Collaboration and Communication Best Practices
Use Comments for Formal Logging
Every comment is timestamped and visible to all members. Use comments to record decisions, verbal approvals, or field changes. Tag a person with @username to direct their attention. This creates an automatic audit trail.
Enable Activity Log for Accountability
The board’s activity feed shows who moved what, when. If a task skips a phase (e.g., a card went from “Design” to “Completed” without inspection), you can catch it. This is especially helpful during punch list reviews.
Set Up Weekly Status Updates
Many construction teams hold a Monday morning huddle. Before the meeting, run a filter to show all cards in “In Progress” lists. Export that view as a CSV or use the “Print” view for handouts. Alternatively, use the Report Power-Up to generate a summary with counts by list.
Monitoring Progress and Adapting in Real Time
Use the Dashboard Power-Up for High-Level Metrics
Dashboards show how many cards are in each list, average cycle time, and bottlenecks. For construction, a common bottleneck is “Permits & Approvals” where cards accumulate. If you see a cluster, investigate the cause and reallocate resources.
Set Up WIP Limits
Work-in-progress (WIP) limits prevent teams from taking on too many simultaneous tasks. Rename a list to include a number, e.g., “In Progress (max 5).” When that list has five cards, no new work moves in until one finishes. This reduces context switching and speeds up overall delivery.

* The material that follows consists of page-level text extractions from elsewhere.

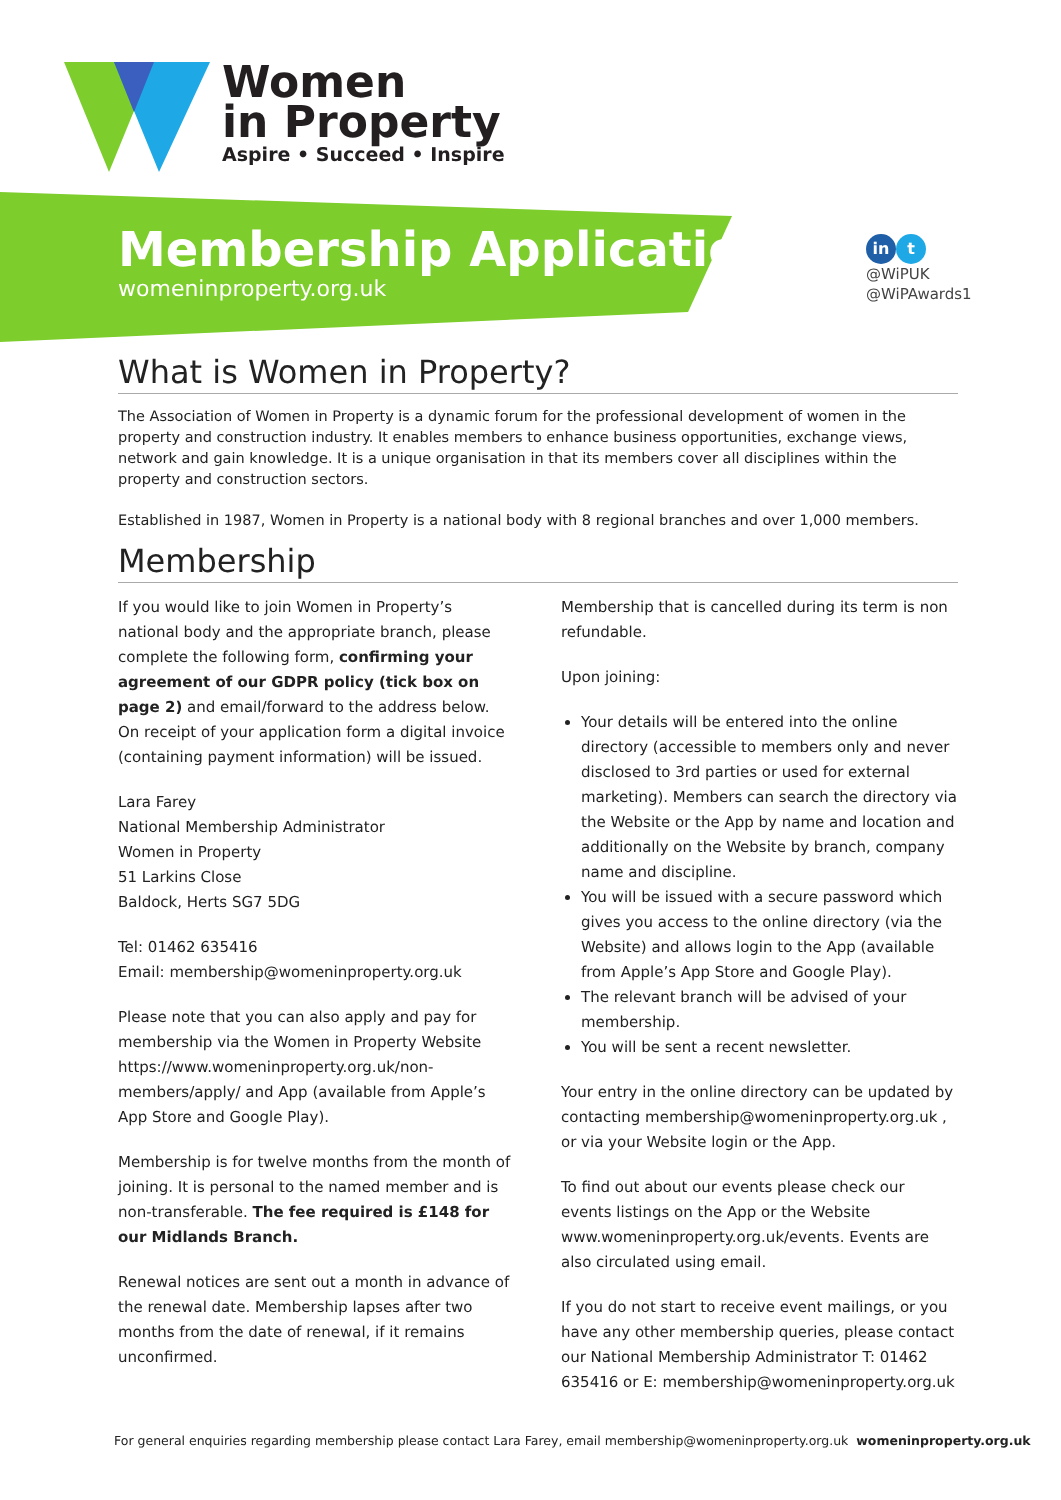Women
in Property
Aspire • Succeed • Inspire
Membership Application
womeninproperty.org.uk
in t
@WiPUK
@WiPAwards1
What is Women in Property?
The Association of Women in Property is a dynamic forum for the professional development of women in the property and construction industry. It enables members to enhance business opportunities, exchange views, network and gain knowledge. It is a unique organisation in that its members cover all disciplines within the property and construction sectors.
Established in 1987, Women in Property is a national body with 8 regional branches and over 1,000 members.
Membership
If you would like to join Women in Property’s national body and the appropriate branch, please complete the following form, confirming your agreement of our GDPR policy (tick box on page 2) and email/forward to the address below. On receipt of your application form a digital invoice (containing payment information) will be issued.
Lara Farey
National Membership Administrator
Women in Property
51 Larkins Close
Baldock, Herts SG7 5DG
Tel: 01462 635416
Email: membership@womeninproperty.org.uk
Please note that you can also apply and pay for membership via the Women in Property Website https://www.womeninproperty.org.uk/non-members/apply/ and App (available from Apple’s App Store and Google Play).
Membership is for twelve months from the month of joining. It is personal to the named member and is non-transferable. The fee required is £148 for our Midlands Branch.
Renewal notices are sent out a month in advance of the renewal date. Membership lapses after two months from the date of renewal, if it remains unconfirmed.
Membership that is cancelled during its term is non refundable.
Upon joining:
Your details will be entered into the online directory (accessible to members only and never disclosed to 3rd parties or used for external marketing). Members can search the directory via the Website or the App by name and location and additionally on the Website by branch, company name and discipline.
You will be issued with a secure password which gives you access to the online directory (via the Website) and allows login to the App (available from Apple’s App Store and Google Play).
The relevant branch will be advised of your membership.
You will be sent a recent newsletter.
Your entry in the online directory can be updated by contacting membership@womeninproperty.org.uk , or via your Website login or the App.
To find out about our events please check our events listings on the App or the Website www.womeninproperty.org.uk/events. Events are also circulated using email.
If you do not start to receive event mailings, or you have any other membership queries, please contact our National Membership Administrator T: 01462 635416 or E: membership@womeninproperty.org.uk
For general enquiries regarding membership please contact Lara Farey, email membership@womeninproperty.org.uk womeninproperty.org.uk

Conduct Regular Board Reviews
Every two weeks, sit down with the foreman, project manager, and key subcontractors to review the board. Are the lists still accurate? Are any phases missing? Have labels lost meaning? Treat the board as a living tool, not a set-and-forget artifact. Adjust it as the project evolves.
Real-World Examples of Trello in Construction
Small Residential Renovation
A home builder used a board with lists: “Client Requests,” “Design To Do,” “Permits,” “Demo,” “Framing,” “MEP,” “Finishes,” “Final Walk.” Each card contained a scope sheet and photos of progress. The client had guest access to the board, reducing status call frequency by 70%. Trello’s own construction template provides a similar starting point.
Commercial Build with Multiple Subcontractors
A general contractor built one board per trade (Electrical, Plumbing, HVAC, etc.) and then used a master board via Unito to mirror key cards. Each trade lead owned their board and could see only their work, while the PM watched the master board. This prevented information overload while maintaining visibility.
Final Thoughts: From Board to Built
A well-structured Trello board is not just a task list; it becomes the single source of truth for your construction project. It connects the trailer to the field, the architects to the trades, and the schedule to the reality of what’s happening on site. By following the expanded steps above—defining your phases, building rich cards, leveraging Power-Ups, and enforcing discipline around updates—you create a system that saves time, reduces costly miscommunications, and keeps your project on track from groundbreaking to certificate of occupancy. Start with a simple board, then iterate. Your next build will run smoother because of it.